Here is the original exercise, completed in October, with a different result (except for the youthful portrait).
Carrie Snyder, despite crippling bouts of self-doubt, has managed to put herself forward, into positions of service, of leadership, roles that demanded the ability to see herself as more powerful and more capable than anyone else did, and by believing, to become. She was not always confident. Was not always the presence she presented. At times, she thought she was doubled, the face to the world not the face she turned to herself. Was it possible to live doubled like this?
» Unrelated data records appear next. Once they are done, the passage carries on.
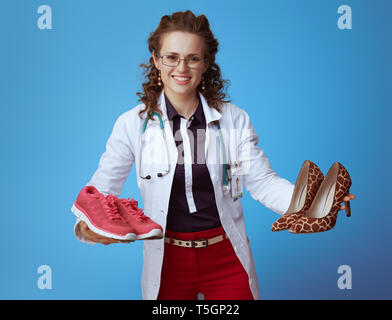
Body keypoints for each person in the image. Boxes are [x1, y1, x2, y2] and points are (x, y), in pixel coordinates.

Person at [74, 10, 355, 300]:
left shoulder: (233, 119)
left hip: (225, 255)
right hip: (167, 258)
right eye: (171, 57)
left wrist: (311, 200)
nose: (181, 67)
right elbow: (101, 192)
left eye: (193, 58)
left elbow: (262, 182)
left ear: (206, 63)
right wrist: (90, 228)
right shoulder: (132, 124)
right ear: (156, 60)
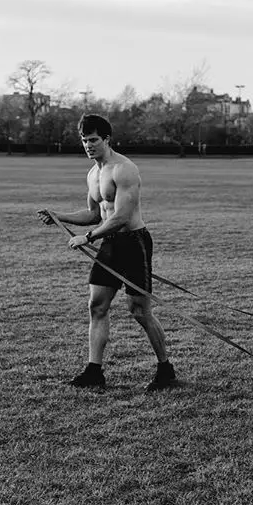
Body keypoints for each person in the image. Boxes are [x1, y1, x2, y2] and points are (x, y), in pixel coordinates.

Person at [37, 114, 176, 391]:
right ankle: (94, 371)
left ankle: (165, 369)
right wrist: (59, 216)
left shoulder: (124, 169)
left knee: (139, 311)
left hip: (133, 242)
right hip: (109, 243)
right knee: (97, 306)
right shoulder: (92, 174)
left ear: (107, 139)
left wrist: (86, 238)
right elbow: (93, 214)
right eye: (84, 141)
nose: (88, 146)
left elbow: (122, 217)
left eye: (93, 140)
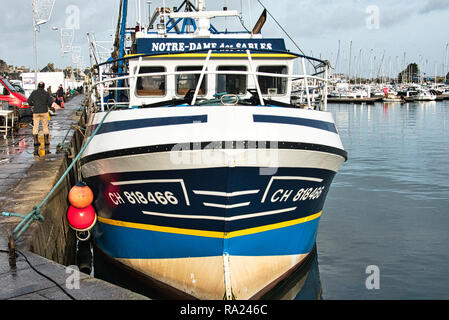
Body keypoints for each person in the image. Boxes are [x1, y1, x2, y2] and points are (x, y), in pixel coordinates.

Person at [27, 82, 53, 147]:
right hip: (44, 111)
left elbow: (29, 101)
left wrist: (33, 105)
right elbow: (50, 102)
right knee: (45, 126)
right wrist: (48, 105)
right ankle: (46, 141)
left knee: (35, 126)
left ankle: (35, 141)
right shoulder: (46, 93)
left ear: (38, 86)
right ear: (44, 87)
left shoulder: (34, 92)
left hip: (36, 112)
What did it mean to do work that challenged and frightened her to her very core — could she get up the next day and rise again? But something deep inside ran like an engine or furnace, the flame of desire, the flame of meaning, and she knew she could live in no other way — could she? She tried listening to reason, to her heart, to her spirit, but the fire was the constant that gave her life, renewed her desire to inhabit bodies and minds bigger and braver than her natural own. She said: If I can do it, then I will. She said: Be the change you want to see. And she was. And that was marvellous to her. Because if she could do this, anyone could — anyone loved and believed in and cherished. Carrie Snyder cherishes herself, believes in herself, loves herself and that has made her strong enough to love, believe in and cherish each of you —
each of you —
each of you — beautiful, aching beings
PS It’s tempting, when presented with two things, to compare them … but let’s not. I like that both of these projections into the future are, in fact, deeply embedded in the emotional reality of a present moment. Like putting a thumb-tack onto a map to say: I was here.